When you die without a Will, you are said to die “intestate”. No one is designated to be in charge of your estate; there could be problems making funeral arrangements; the distribution of the estate will be delayed, and it will usually be more costly to administer the estate.
Who will share in your estate will depend on where your assets are located and how they were structured and held before you died. There are general rules that apply to intestate estates, but all rules are subject to exceptions and results will vary depending on all the relevant facts. In Ontario, the Succession Law Reform Act lists who has priority to the estate when a person dies intestate. The Family Law Act also provides certain rights to legally married spouses. If you die owning real estate in another jurisdiction, the rules of that jurisdiction will usually apply.
Not all assets that you own or have an interest in at death are considered “estate” assets. Some assets held in joint names may pass to the surviving joint owner by right of survivorship, or they may be deemed to be held by the surviving owner in trust for the estate. The result will depend on many factors, including the intention of the joint owners and who is the joint owner. Different assumptions apply, depending on whether the joint owner is your spouse, child, or other individual.

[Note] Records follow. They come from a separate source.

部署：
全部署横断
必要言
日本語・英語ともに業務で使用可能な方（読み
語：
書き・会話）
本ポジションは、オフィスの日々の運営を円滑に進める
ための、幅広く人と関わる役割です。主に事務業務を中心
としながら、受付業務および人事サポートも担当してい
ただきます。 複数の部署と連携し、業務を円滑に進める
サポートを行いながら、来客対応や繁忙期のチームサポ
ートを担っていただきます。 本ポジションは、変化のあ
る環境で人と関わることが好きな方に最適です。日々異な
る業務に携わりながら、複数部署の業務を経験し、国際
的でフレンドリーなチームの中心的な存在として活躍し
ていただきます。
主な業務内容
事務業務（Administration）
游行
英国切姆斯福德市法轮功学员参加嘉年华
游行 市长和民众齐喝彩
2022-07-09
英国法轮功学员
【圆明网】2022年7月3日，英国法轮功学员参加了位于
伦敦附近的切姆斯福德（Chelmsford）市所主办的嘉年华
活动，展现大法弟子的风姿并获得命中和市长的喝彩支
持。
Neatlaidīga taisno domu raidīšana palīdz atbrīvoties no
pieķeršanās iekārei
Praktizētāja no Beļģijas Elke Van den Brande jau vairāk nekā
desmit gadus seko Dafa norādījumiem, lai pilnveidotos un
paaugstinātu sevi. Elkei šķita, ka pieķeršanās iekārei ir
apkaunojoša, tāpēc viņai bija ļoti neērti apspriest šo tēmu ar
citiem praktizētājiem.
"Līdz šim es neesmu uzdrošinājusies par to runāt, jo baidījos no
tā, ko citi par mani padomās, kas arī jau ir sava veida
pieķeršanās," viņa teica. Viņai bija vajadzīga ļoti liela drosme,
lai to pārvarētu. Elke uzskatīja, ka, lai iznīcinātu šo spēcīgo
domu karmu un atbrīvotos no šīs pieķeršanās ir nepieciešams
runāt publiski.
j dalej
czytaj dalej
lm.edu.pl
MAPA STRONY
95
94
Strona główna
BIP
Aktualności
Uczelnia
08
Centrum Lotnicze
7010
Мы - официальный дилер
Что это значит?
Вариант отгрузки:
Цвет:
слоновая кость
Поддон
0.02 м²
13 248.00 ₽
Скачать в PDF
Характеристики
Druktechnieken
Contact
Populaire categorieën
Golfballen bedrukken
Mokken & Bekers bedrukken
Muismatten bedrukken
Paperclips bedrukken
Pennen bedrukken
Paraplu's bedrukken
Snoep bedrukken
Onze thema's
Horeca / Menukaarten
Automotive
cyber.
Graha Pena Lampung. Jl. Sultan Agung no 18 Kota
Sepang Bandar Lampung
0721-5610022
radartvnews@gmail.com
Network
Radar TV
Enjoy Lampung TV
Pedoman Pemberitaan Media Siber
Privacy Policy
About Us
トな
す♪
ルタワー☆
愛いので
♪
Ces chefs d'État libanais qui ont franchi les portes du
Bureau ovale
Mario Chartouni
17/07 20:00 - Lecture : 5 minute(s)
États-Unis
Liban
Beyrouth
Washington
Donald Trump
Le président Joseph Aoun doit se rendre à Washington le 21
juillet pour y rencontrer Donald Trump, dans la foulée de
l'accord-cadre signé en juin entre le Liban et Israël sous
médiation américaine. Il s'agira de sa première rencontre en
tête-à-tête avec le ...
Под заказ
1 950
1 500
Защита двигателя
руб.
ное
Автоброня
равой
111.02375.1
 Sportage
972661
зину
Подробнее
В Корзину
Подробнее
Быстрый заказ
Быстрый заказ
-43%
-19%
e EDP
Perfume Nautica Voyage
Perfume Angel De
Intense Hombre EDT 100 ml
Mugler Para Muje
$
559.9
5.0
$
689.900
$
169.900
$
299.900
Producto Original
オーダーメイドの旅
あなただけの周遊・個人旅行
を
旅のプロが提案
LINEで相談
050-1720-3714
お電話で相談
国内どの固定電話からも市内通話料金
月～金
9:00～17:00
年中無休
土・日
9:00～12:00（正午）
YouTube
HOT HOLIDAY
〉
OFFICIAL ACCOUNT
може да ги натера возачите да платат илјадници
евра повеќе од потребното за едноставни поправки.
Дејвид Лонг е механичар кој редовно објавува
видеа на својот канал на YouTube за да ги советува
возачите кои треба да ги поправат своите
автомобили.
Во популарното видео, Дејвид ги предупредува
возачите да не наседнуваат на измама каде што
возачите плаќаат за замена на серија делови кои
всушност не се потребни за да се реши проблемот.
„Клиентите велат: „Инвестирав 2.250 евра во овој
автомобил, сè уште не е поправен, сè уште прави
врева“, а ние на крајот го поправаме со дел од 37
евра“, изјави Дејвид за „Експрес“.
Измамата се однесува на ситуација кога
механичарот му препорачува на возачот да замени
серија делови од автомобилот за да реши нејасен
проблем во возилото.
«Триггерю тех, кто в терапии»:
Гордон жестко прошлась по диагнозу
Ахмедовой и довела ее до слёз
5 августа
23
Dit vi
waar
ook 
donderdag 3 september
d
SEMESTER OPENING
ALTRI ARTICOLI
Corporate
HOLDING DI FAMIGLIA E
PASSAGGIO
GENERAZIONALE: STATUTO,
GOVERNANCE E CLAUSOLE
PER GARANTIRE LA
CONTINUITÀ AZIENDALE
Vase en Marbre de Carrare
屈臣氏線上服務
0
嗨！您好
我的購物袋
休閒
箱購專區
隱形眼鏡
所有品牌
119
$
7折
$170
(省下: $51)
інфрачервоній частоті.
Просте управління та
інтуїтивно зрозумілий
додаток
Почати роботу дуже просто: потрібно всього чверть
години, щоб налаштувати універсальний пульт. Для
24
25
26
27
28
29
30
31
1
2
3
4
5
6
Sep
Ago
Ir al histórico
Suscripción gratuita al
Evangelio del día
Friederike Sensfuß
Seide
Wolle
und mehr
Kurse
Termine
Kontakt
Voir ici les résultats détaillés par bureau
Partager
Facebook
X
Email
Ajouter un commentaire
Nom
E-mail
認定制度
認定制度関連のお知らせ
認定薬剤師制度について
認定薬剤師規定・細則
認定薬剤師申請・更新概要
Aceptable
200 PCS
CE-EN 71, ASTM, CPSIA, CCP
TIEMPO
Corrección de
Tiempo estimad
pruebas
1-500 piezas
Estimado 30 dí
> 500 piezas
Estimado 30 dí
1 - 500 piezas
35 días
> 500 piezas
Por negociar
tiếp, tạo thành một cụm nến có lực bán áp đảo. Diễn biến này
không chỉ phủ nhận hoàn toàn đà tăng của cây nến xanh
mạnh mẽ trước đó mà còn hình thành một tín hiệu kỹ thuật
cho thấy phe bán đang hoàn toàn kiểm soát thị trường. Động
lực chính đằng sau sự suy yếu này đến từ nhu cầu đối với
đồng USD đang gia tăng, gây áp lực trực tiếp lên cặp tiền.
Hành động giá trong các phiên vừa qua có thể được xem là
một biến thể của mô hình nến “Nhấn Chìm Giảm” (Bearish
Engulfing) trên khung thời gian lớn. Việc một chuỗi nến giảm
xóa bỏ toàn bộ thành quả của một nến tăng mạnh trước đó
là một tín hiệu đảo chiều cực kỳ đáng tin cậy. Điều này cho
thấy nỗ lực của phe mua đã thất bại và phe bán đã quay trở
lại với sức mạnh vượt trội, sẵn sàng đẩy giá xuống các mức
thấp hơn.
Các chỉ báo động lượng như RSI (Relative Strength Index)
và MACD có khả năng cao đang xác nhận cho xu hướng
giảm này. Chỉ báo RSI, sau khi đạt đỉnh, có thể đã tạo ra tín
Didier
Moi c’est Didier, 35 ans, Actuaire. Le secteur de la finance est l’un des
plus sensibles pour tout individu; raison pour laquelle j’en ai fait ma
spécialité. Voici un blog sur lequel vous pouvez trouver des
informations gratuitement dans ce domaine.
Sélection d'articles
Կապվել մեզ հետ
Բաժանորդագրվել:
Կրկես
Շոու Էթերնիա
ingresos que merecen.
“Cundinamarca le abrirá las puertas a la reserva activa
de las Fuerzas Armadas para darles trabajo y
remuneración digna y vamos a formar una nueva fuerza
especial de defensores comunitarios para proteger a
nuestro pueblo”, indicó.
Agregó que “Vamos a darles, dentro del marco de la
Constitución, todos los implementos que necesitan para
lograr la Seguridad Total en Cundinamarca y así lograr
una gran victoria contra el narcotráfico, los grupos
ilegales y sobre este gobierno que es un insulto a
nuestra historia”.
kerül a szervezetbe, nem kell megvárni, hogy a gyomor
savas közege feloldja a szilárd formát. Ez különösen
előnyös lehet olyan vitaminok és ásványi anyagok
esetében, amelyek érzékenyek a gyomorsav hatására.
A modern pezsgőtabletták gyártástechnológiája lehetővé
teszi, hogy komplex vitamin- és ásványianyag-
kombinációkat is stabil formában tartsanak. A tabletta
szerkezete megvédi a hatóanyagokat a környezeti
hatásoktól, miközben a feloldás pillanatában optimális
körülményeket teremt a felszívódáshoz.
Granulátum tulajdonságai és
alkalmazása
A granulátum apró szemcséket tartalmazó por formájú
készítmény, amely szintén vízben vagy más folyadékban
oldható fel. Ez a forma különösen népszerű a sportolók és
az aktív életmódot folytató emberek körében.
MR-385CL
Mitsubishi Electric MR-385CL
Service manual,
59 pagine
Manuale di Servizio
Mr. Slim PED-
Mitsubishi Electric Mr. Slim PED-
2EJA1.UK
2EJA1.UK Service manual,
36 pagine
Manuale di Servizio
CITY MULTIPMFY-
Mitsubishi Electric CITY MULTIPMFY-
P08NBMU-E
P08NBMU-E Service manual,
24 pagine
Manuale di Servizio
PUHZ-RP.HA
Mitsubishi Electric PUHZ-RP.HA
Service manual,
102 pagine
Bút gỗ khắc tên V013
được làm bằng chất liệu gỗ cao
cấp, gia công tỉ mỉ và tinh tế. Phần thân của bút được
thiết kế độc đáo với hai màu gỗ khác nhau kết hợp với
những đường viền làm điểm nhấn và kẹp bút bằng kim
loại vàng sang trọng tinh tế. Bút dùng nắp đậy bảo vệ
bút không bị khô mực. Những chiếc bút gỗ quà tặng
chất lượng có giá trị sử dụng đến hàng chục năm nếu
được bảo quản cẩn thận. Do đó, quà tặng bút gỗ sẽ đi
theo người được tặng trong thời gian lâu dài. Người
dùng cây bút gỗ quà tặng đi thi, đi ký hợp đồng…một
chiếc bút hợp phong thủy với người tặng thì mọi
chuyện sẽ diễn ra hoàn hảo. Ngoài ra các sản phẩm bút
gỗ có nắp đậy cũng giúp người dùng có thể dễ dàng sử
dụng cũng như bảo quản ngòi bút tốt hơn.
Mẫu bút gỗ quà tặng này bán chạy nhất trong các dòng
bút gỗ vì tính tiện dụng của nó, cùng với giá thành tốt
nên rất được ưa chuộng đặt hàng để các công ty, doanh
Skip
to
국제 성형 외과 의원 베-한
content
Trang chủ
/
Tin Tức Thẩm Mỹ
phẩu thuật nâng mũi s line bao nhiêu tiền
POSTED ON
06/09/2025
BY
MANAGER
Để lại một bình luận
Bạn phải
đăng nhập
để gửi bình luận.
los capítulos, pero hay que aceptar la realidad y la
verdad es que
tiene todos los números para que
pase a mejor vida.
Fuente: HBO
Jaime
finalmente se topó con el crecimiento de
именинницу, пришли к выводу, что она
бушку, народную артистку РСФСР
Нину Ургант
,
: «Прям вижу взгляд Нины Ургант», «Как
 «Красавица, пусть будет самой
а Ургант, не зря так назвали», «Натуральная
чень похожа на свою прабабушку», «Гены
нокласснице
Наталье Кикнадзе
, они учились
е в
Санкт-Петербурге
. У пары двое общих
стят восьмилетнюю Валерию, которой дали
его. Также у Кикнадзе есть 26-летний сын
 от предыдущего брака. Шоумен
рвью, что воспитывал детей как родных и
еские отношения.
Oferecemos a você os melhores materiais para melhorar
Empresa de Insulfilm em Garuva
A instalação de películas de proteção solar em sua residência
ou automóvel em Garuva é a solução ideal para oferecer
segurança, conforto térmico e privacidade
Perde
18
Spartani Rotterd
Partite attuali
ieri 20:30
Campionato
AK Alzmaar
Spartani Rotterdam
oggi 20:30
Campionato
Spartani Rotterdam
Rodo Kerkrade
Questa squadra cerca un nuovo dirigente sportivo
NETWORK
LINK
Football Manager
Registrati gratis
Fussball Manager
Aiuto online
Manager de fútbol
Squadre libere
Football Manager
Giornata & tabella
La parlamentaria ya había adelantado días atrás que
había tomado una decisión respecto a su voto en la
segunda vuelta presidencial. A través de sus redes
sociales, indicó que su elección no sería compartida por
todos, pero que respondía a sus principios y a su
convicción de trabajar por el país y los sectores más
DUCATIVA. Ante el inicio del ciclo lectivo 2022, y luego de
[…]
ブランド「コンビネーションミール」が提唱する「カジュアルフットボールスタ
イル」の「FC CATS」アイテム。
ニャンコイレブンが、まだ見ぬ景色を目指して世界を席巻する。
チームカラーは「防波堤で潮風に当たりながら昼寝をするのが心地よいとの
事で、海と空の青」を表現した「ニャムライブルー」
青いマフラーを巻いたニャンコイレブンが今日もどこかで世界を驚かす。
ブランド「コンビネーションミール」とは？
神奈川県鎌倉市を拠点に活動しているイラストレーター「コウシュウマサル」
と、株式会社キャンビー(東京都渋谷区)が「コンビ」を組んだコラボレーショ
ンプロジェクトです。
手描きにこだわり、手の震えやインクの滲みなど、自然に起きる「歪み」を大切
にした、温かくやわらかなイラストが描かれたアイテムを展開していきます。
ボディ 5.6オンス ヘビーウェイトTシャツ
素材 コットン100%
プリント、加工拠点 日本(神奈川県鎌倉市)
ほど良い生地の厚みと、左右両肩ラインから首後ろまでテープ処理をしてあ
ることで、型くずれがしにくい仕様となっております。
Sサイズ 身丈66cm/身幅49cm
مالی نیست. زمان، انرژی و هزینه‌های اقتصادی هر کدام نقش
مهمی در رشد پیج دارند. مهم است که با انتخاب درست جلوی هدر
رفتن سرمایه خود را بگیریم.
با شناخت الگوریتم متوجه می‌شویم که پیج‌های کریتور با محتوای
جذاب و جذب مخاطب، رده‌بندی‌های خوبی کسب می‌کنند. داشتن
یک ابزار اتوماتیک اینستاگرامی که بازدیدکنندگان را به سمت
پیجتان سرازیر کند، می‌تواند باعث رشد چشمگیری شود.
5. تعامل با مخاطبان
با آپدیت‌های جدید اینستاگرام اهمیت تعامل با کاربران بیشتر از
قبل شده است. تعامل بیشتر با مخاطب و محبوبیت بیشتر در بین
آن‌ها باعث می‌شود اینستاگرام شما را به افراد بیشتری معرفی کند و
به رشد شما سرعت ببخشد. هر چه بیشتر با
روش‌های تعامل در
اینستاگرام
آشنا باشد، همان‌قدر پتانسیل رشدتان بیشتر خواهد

For some assets, commonly referred to as “plans” (for example, registered retirement plans), you can designate a beneficiary. If the designated beneficiary survives you, that person will generally be able to collect the plan benefits after you die, whether or not you leave a Will.
If minor children are the heirs at law, their shares will usually be paid into court and they will be entitled to their interests when they reach age 18. If you have a family member with special needs and you die with an estate but no Will, this could affect the family member’s entitlement to government support and benefits.
Certain relatives have a prior right to administer the estate and will need to apply to court to be appointed as executors without a Will. They may need to post a bond with the court as security before obtaining a certificate to administer the estate. Relatives who live outside Ontario are generally not eligible to act as executors in Ontario.